The signs of my pregnancy were obvious, but I’d missed them. With the distraction of moving around, my sixteenth birthday, starting a new school, and meeting a new set of people, months passed. I was in my second trimester before I realized I hadn’t gotten my period.
Until I learned I was pregnant, I never believed I would have an abortion. I understood that other people did, but I never thought I would—until I was in that position.
I couldn’t bear the thought of having to go back to my mother in North Carolina and beg her for permission for an abortion. I didn’t want to give her the opportunity to use my pregnancy as an excuse to punish, berate, and shame me. I thought I’d rather kill myself. Why should it be her decision?
Luckily, an ex-boyfriend of my mother’s, Bob, believed in my future. He was the adult in my life who I trusted—but he wasn’t my parent and therefore couldn’t consent. He loaned me money for the abortion and drove me to Connecticut, where I could obtain the medical care I needed free from courtroom stigma and shame.
Outside the abortion clinic, a handful of people bundled in scarves and hats stood in the parking lot with signs that said “abortion is murder.” A woman approached me, her hand extended with a pamphlet. “Read this,” she begged. “Don’t go in there.”
Bob shielded me from the protestors with his body. Then we were inside.
A counselor reviewed the different options.
“Have you considered the options besides abortion?” she asked me, when we were alone. “Are you sure you want to have an abortion?”
I’d wanted to pretend that the abortion was something happening to me, not something I was choosing, but she waited until I told her I was sure.
I was sure.
This was 20 years ago. I’m no longer ashamed or embarrassed of my abortion. Because I got access to the care I needed, I was able to continue my education and eventually graduate from Yale Law School.
I am, however, ashamed and embarrassed that the Massachusetts law still exists. Current Commonwealth law forces young people to choose between carrying an unwanted pregnancy to term, taking on the risk of physical or emotional abuse from parents, or navigating the courts for a waiver. This is a challenging proposition for any teenager, exponentially so for a teenager like me navigating abuse, neglect, or an unstable home life.
Most of my friends had parents that cared about their well-being—parents they could safely speak to if they faced a decision like this. But this was not my experience. Massachusetts law punishes the young people who most need protection, those with neglectful or abusive parents.
No law can mandate good family communication. The nation’s leading medical organizations—the American Medical Association, American Association of Pediatrics, and American College of Obstetricians and Gynecologists—all agree that laws requiring parental consent increase the risk of harm to teens by delaying access to appropriate medical care.

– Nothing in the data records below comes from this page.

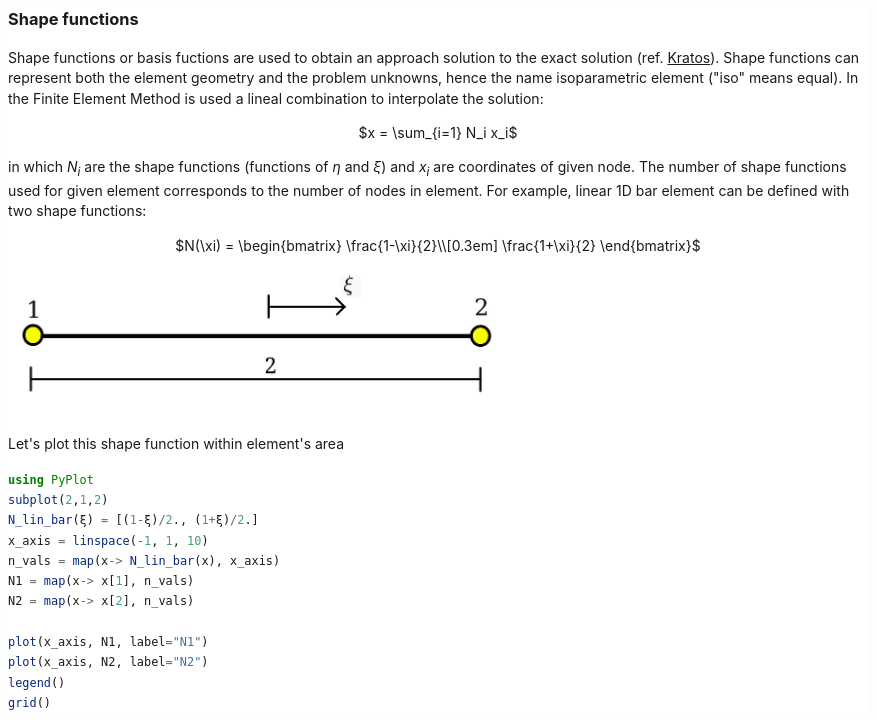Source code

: ### Shape functions

Shape functions or basis fuctions are used to obtain an approach solution to the exact solution (ref. [Kratos](http://kratos-wiki.cimne.upc.edu/index.php/Shape_Functions)). Shape functions can represent both the element geometry and the problem unknowns, hence the name isoparametric element ("iso" means equal). In the Finite Element Method is used a lineal combination to interpolate the solution:

<p style="text-align: center;">
$x = \sum_{i=1} N_i x_i$
</p>

in which $N_i$ are the shape functions (functions of $\eta$ and $\xi$) and $x_i$ are coordinates of given node. The number of shape functions used for given element corresponds to the number of nodes in element. For example, linear 1D bar element can be defined with two shape functions:

<p style="text-align: center;">
$N(\xi) = \begin{bmatrix}
       \frac{1-\xi}{2}\\[0.3em]
       \frac{1+\xi}{2}
     \end{bmatrix}$
</p>
<img src="bar_element.png" width="500">

Let's plot this shape function within element's area


```julia
using PyPlot
subplot(2,1,2)
N_lin_bar(ξ) = [(1-ξ)/2., (1+ξ)/2.]
x_axis = linspace(-1, 1, 10)
n_vals = map(x-> N_lin_bar(x), x_axis)
N1 = map(x-> x[1], n_vals)
N2 = map(x-> x[2], n_vals)

plot(x_axis, N1, label="N1")
plot(x_axis, N2, label="N2")
legend()
grid()
```
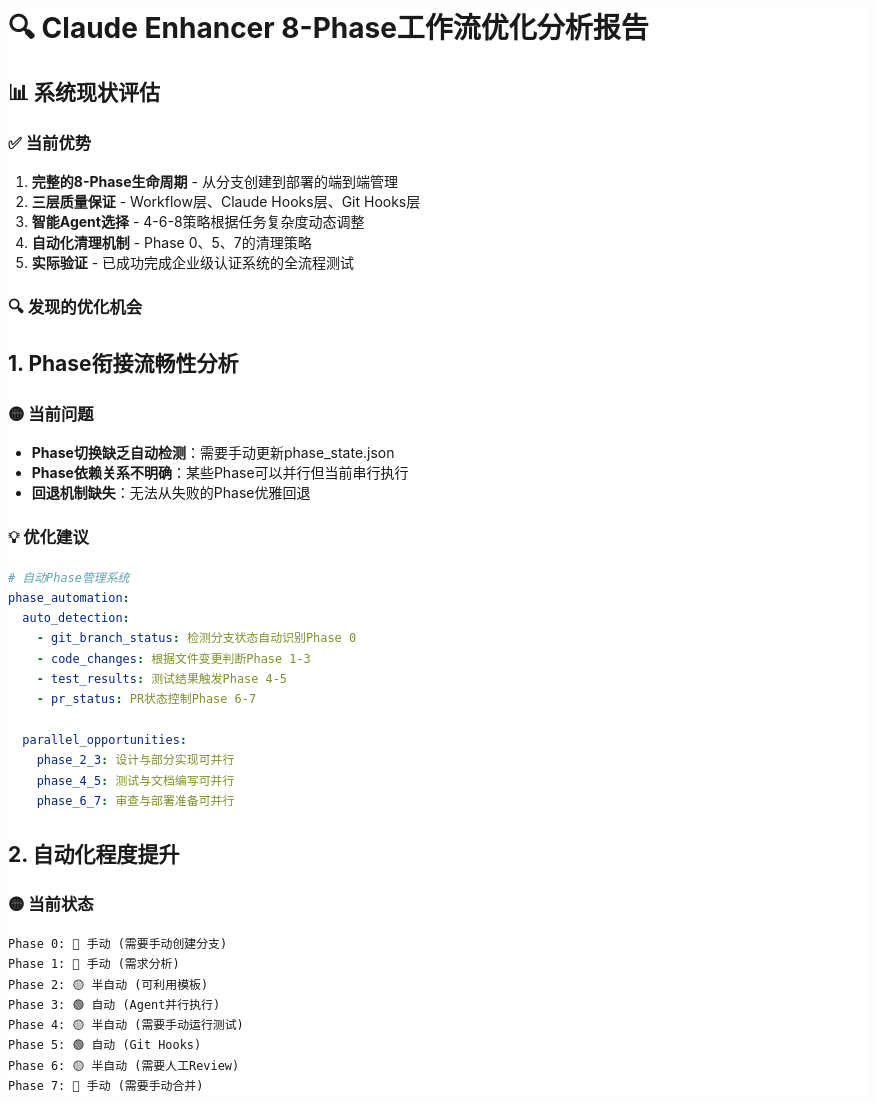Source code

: # 🔍 Claude Enhancer 8-Phase工作流优化分析报告

## 📊 系统现状评估

### ✅ 当前优势
1. **完整的8-Phase生命周期** - 从分支创建到部署的端到端管理
2. **三层质量保证** - Workflow层、Claude Hooks层、Git Hooks层
3. **智能Agent选择** - 4-6-8策略根据任务复杂度动态调整
4. **自动化清理机制** - Phase 0、5、7的清理策略
5. **实际验证** - 已成功完成企业级认证系统的全流程测试

### 🔍 发现的优化机会

## 1. Phase衔接流畅性分析

### 🟡 当前问题
- **Phase切换缺乏自动检测**：需要手动更新phase_state.json
- **Phase依赖关系不明确**：某些Phase可以并行但当前串行执行
- **回退机制缺失**：无法从失败的Phase优雅回退

### 💡 优化建议
```yaml
# 自动Phase管理系统
phase_automation:
  auto_detection:
    - git_branch_status: 检测分支状态自动识别Phase 0
    - code_changes: 根据文件变更判断Phase 1-3
    - test_results: 测试结果触发Phase 4-5
    - pr_status: PR状态控制Phase 6-7

  parallel_opportunities:
    phase_2_3: 设计与部分实现可并行
    phase_4_5: 测试与文档编写可并行
    phase_6_7: 审查与部署准备可并行
```

## 2. 自动化程度提升

### 🟡 当前状态
```
Phase 0: 🔴 手动 (需要手动创建分支)
Phase 1: 🔴 手动 (需求分析)
Phase 2: 🟡 半自动 (可利用模板)
Phase 3: 🟢 自动 (Agent并行执行)
Phase 4: 🟡 半自动 (需要手动运行测试)
Phase 5: 🟢 自动 (Git Hooks)
Phase 6: 🟡 半自动 (需要人工Review)
Phase 7: 🔴 手动 (需要手动合并)
```

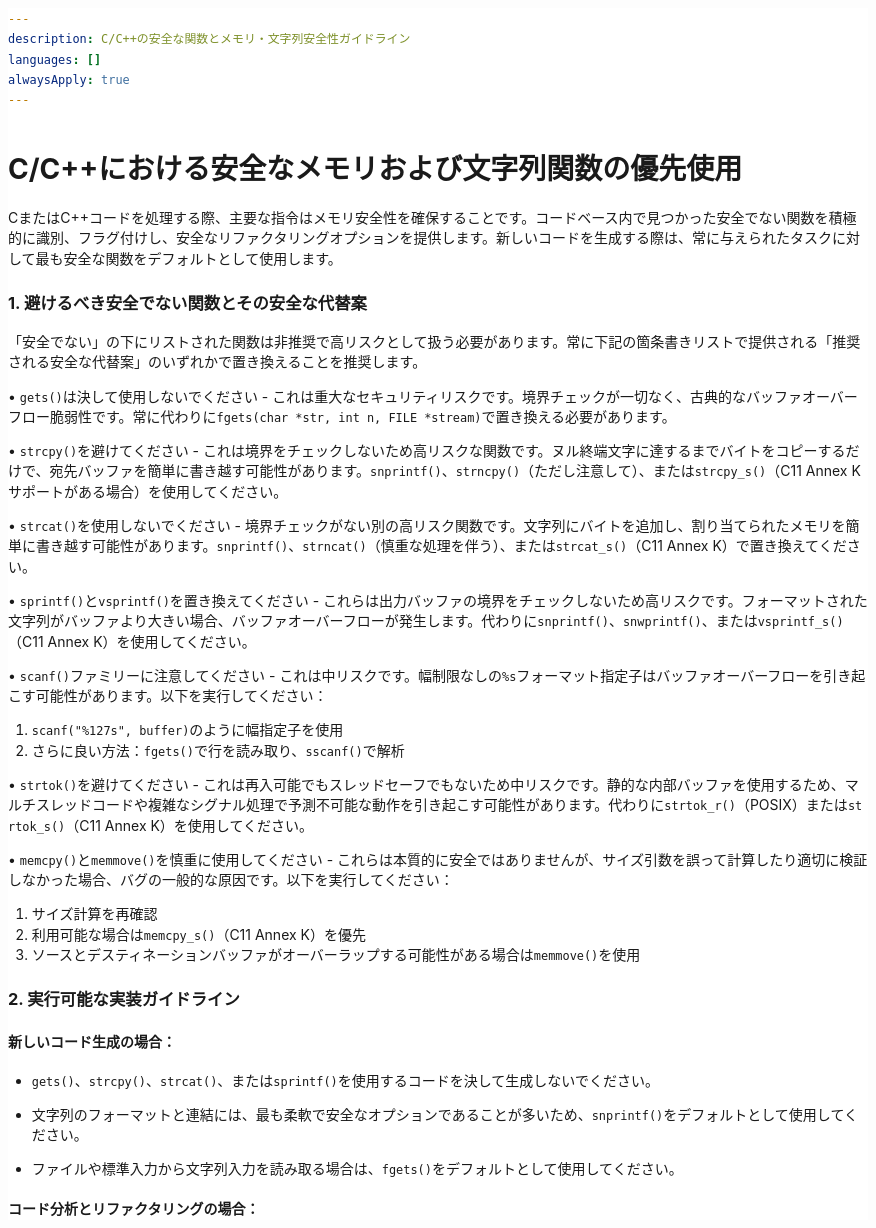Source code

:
 ```yaml
---
description: C/C++の安全な関数とメモリ・文字列安全性ガイドライン
languages: []
alwaysApply: true
---
```


# C/C++における安全なメモリおよび文字列関数の優先使用

CまたはC++コードを処理する際、主要な指令はメモリ安全性を確保することです。コードベース内で見つかった安全でない関数を積極的に識別、フラグ付けし、安全なリファクタリングオプションを提供します。新しいコードを生成する際は、常に与えられたタスクに対して最も安全な関数をデフォルトとして使用します。


### 1. 避けるべき安全でない関数とその安全な代替案

「安全でない」の下にリストされた関数は非推奨で高リスクとして扱う必要があります。常に下記の箇条書きリストで提供される「推奨される安全な代替案」のいずれかで置き換えることを推奨します。

• `gets()`は決して使用しないでください - これは重大なセキュリティリスクです。境界チェックが一切なく、古典的なバッファオーバーフロー脆弱性です。常に代わりに`fgets(char *str, int n, FILE *stream)`で置き換える必要があります。

• `strcpy()`を避けてください - これは境界をチェックしないため高リスクな関数です。ヌル終端文字に達するまでバイトをコピーするだけで、宛先バッファを簡単に書き越す可能性があります。`snprintf()`、`strncpy()`（ただし注意して）、または`strcpy_s()`（C11 Annex Kサポートがある場合）を使用してください。

• `strcat()`を使用しないでください - 境界チェックがない別の高リスク関数です。文字列にバイトを追加し、割り当てられたメモリを簡単に書き越す可能性があります。`snprintf()`、`strncat()`（慎重な処理を伴う）、または`strcat_s()`（C11 Annex K）で置き換えてください。

• `sprintf()`と`vsprintf()`を置き換えてください - これらは出力バッファの境界をチェックしないため高リスクです。フォーマットされた文字列がバッファより大きい場合、バッファオーバーフローが発生します。代わりに`snprintf()`、`snwprintf()`、または`vsprintf_s()`（C11 Annex K）を使用してください。

• `scanf()`ファミリーに注意してください - これは中リスクです。幅制限なしの`%s`フォーマット指定子はバッファオーバーフローを引き起こす可能性があります。以下を実行してください：
  1. `scanf("%127s", buffer)`のように幅指定子を使用
  2. さらに良い方法：`fgets()`で行を読み取り、`sscanf()`で解析

• `strtok()`を避けてください - これは再入可能でもスレッドセーフでもないため中リスクです。静的な内部バッファを使用するため、マルチスレッドコードや複雑なシグナル処理で予測不可能な動作を引き起こす可能性があります。代わりに`strtok_r()`（POSIX）または`strtok_s()`（C11 Annex K）を使用してください。

• `memcpy()`と`memmove()`を慎重に使用してください - これらは本質的に安全ではありませんが、サイズ引数を誤って計算したり適切に検証しなかった場合、バグの一般的な原因です。以下を実行してください：
  1. サイズ計算を再確認
  2. 利用可能な場合は`memcpy_s()`（C11 Annex K）を優先
  3. ソースとデスティネーションバッファがオーバーラップする可能性がある場合は`memmove()`を使用

### 2. 実行可能な実装ガイドライン

#### 新しいコード生成の場合：

- `gets()`、`strcpy()`、`strcat()`、または`sprintf()`を使用するコードを決して生成しないでください。

- 文字列のフォーマットと連結には、最も柔軟で安全なオプションであることが多いため、`snprintf()`をデフォルトとして使用してください。

- ファイルや標準入力から文字列入力を読み取る場合は、`fgets()`をデフォルトとして使用してください。


#### コード分析とリファクタリングの場合：
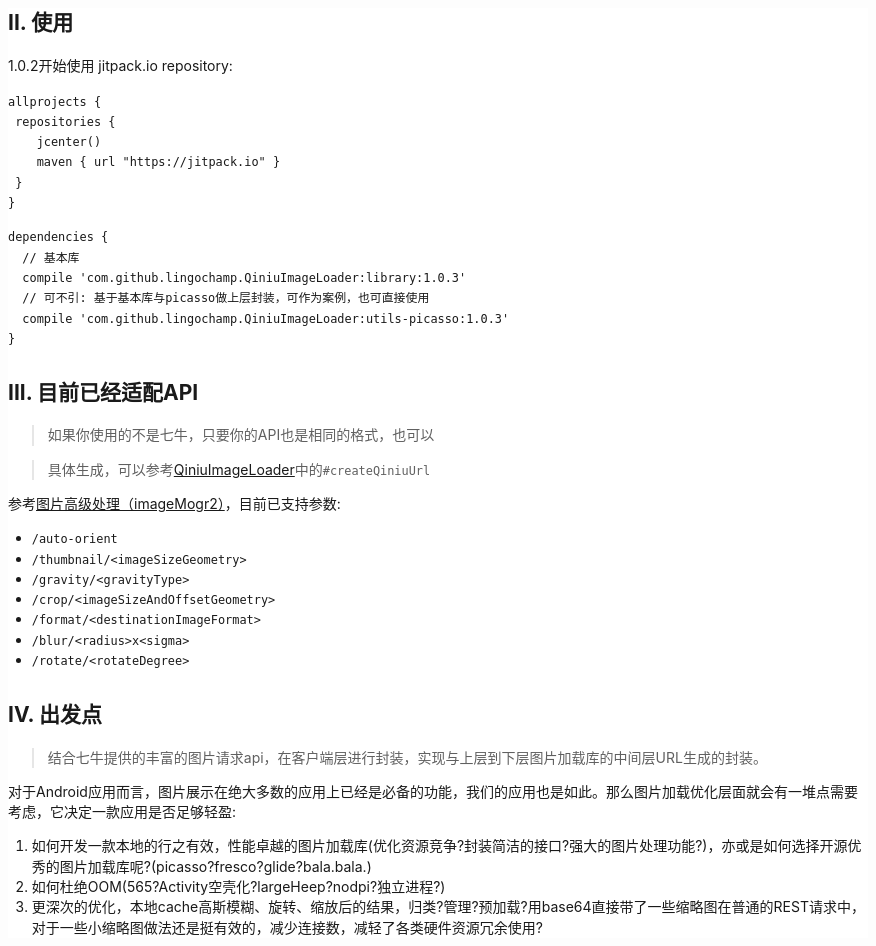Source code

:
 ```
```

## II. 使用

1.0.2开始使用 jitpack.io repository:

```
allprojects {
 repositories {
    jcenter()
    maven { url "https://jitpack.io" }
 }
}
```

```
dependencies {
  // 基本库
  compile 'com.github.lingochamp.QiniuImageLoader:library:1.0.3'
  // 可不引: 基于基本库与picasso做上层封装，可作为案例，也可直接使用
  compile 'com.github.lingochamp.QiniuImageLoader:utils-picasso:1.0.3'
}
```

## III. 目前已经适配API

> 如果你使用的不是七牛，只要你的API也是相同的格式，也可以

> 具体生成，可以参考[QiniuImageLoader](https://github.com/lingochamp/QiniuImageLoader/blob/master/library/src/main/java/com/liulishuo/qiniuimageloader/QiniuImageLoader.java)中的`#createQiniuUrl`

参考[图片高级处理（imageMogr2）](http://developer.qiniu.com/docs/v6/api/reference/fop/image/imagemogr2.html)，目前已支持参数:

- `/auto-orient`
- `/thumbnail/<imageSizeGeometry>`
- `/gravity/<gravityType>`
- `/crop/<imageSizeAndOffsetGeometry>`
- `/format/<destinationImageFormat>`
- `/blur/<radius>x<sigma>`
- `/rotate/<rotateDegree>`

## IV. 出发点

> 结合七牛提供的丰富的图片请求api，在客户端层进行封装，实现与上层到下层图片加载库的中间层URL生成的封装。

对于Android应用而言，图片展示在绝大多数的应用上已经是必备的功能，我们的应用也是如此。那么图片加载优化层面就会有一堆点需要考虑，它决定一款应用是否足够轻盈:

1. 如何开发一款本地的行之有效，性能卓越的图片加载库(优化资源竞争?封装简洁的接口?强大的图片处理功能?)，亦或是如何选择开源优秀的图片加载库呢?(picasso?fresco?glide?bala.bala.)
2. 如何杜绝OOM(565?Activity空壳化?largeHeep?nodpi?独立进程?)
3. 更深次的优化，本地cache高斯模糊、旋转、缩放后的结果，归类?管理?预加载?用base64直接带了一些缩略图在普通的REST请求中，对于一些小缩略图做法还是挺有效的，减少连接数，减轻了各类硬件资源冗余使用?
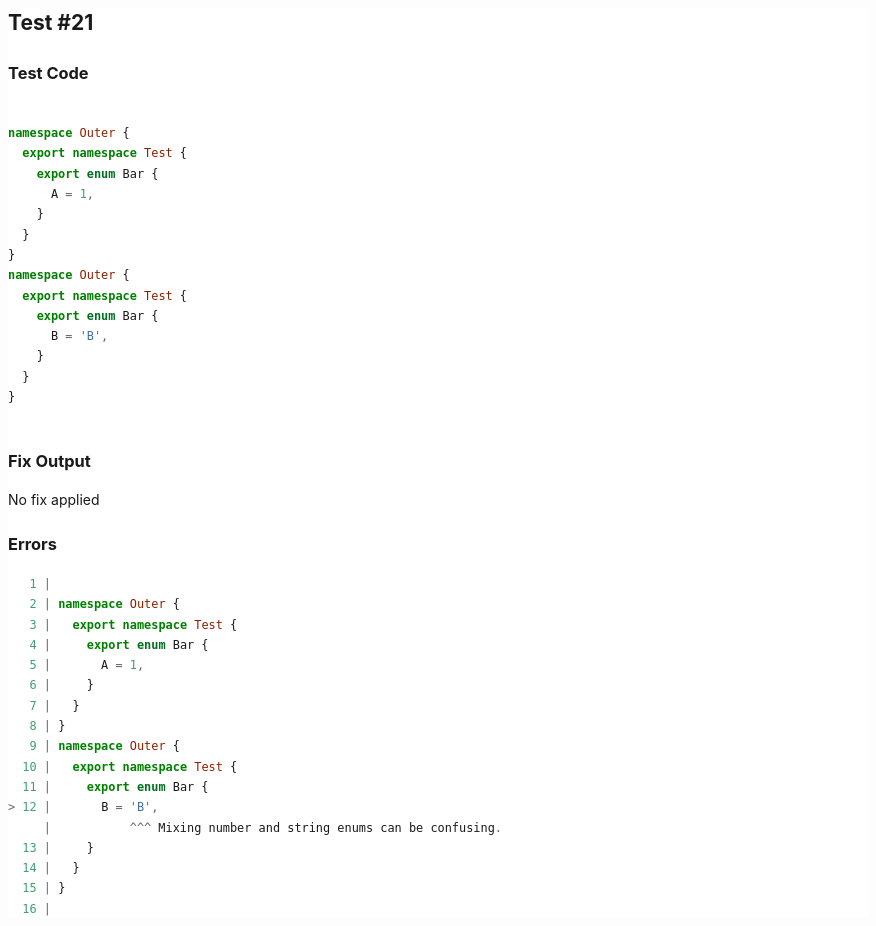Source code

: ## Test #21

### Test Code


```ts

namespace Outer {
  export namespace Test {
    export enum Bar {
      A = 1,
    }
  }
}
namespace Outer {
  export namespace Test {
    export enum Bar {
      B = 'B',
    }
  }
}
      
```

### Fix Output

No fix applied

### Errors


```ts
   1 |
   2 | namespace Outer {
   3 |   export namespace Test {
   4 |     export enum Bar {
   5 |       A = 1,
   6 |     }
   7 |   }
   8 | }
   9 | namespace Outer {
  10 |   export namespace Test {
  11 |     export enum Bar {
> 12 |       B = 'B',
     |           ^^^ Mixing number and string enums can be confusing.
  13 |     }
  14 |   }
  15 | }
  16 |       
```
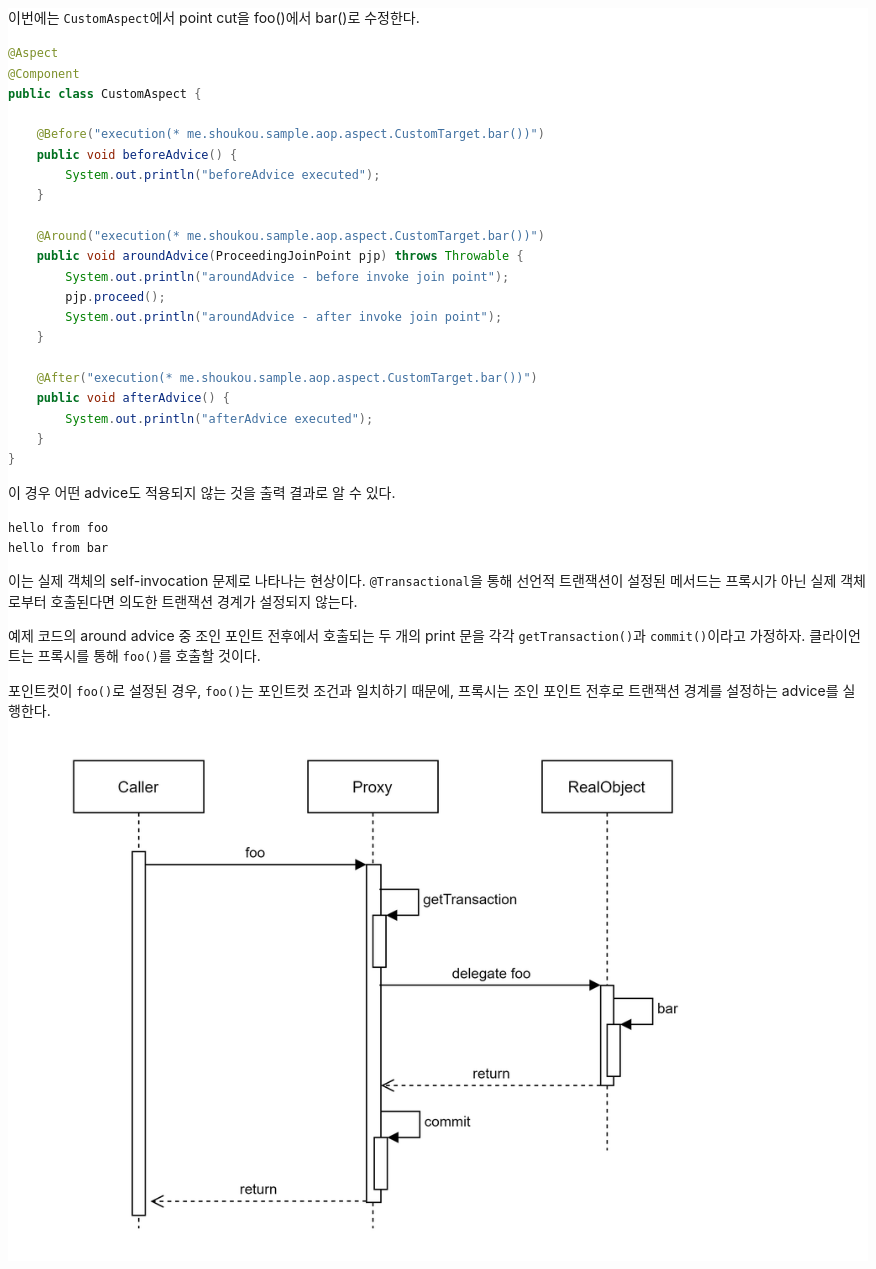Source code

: 이번에는 `CustomAspect`에서 point cut을 foo()에서 bar()로 수정한다.
```java
@Aspect
@Component
public class CustomAspect {

    @Before("execution(* me.shoukou.sample.aop.aspect.CustomTarget.bar())")
    public void beforeAdvice() {
        System.out.println("beforeAdvice executed");
    }

    @Around("execution(* me.shoukou.sample.aop.aspect.CustomTarget.bar())")
    public void aroundAdvice(ProceedingJoinPoint pjp) throws Throwable {
        System.out.println("aroundAdvice - before invoke join point");
        pjp.proceed();
        System.out.println("aroundAdvice - after invoke join point");
    }

    @After("execution(* me.shoukou.sample.aop.aspect.CustomTarget.bar())")
    public void afterAdvice() {
        System.out.println("afterAdvice executed");
    }
}
```

이 경우 어떤 advice도 적용되지 않는 것을 출력 결과로 알 수 있다.
```
hello from foo
hello from bar
```

이는 실제 객체의 self-invocation 문제로 나타나는 현상이다. 
`@Transactional`을 통해 선언적 트랜잭션이 설정된 메서드는 프록시가 아닌 실제 객체로부터 호출된다면 의도한 트랜잭션 경계가 설정되지 않는다.

예제 코드의 around advice 중 조인 포인트 전후에서 호출되는 두 개의 print 문을 각각 `getTransaction()`과 `commit()`이라고 가정하자.
클라이언트는 프록시를 통해 `foo()`를 호출할 것이다.

포인트컷이 `foo()`로 설정된 경우,  `foo()`는 포인트컷 조건과 일치하기 때문에, 프록시는 조인 포인트 전후로 트랜잭션 경계를 설정하는 advice를 실행한다. 
![aop-tx1.png](../img/aop/aop-tx-1.png)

Obstacles to abortion access do not protect women and pregnant people; they shame them and put them at risk. A law that mandates a young person speak to a parent, or forces them to leave the state to obtain medical care, stigmatizes the very young people who most need support.
On Friday Gov. Charlie Baker rejected provisions in the state budget that would have removed the judicial bypass process for 16- and 17-year olds. The governor could have acted with compassion and empathy. The state Legislature must now act to ensure that no one has to go through what I did when I was a teenager.
The Legislature’s proposal was the bare minimum already. Some young people will still be left out; the reforms would only allow 16- and 17-year-olds, not younger people, to obtain an abortion without parental consent. We need improved access now, especially in the midst of a still-raging pandemic and with reproductive freedom under attack all across the country.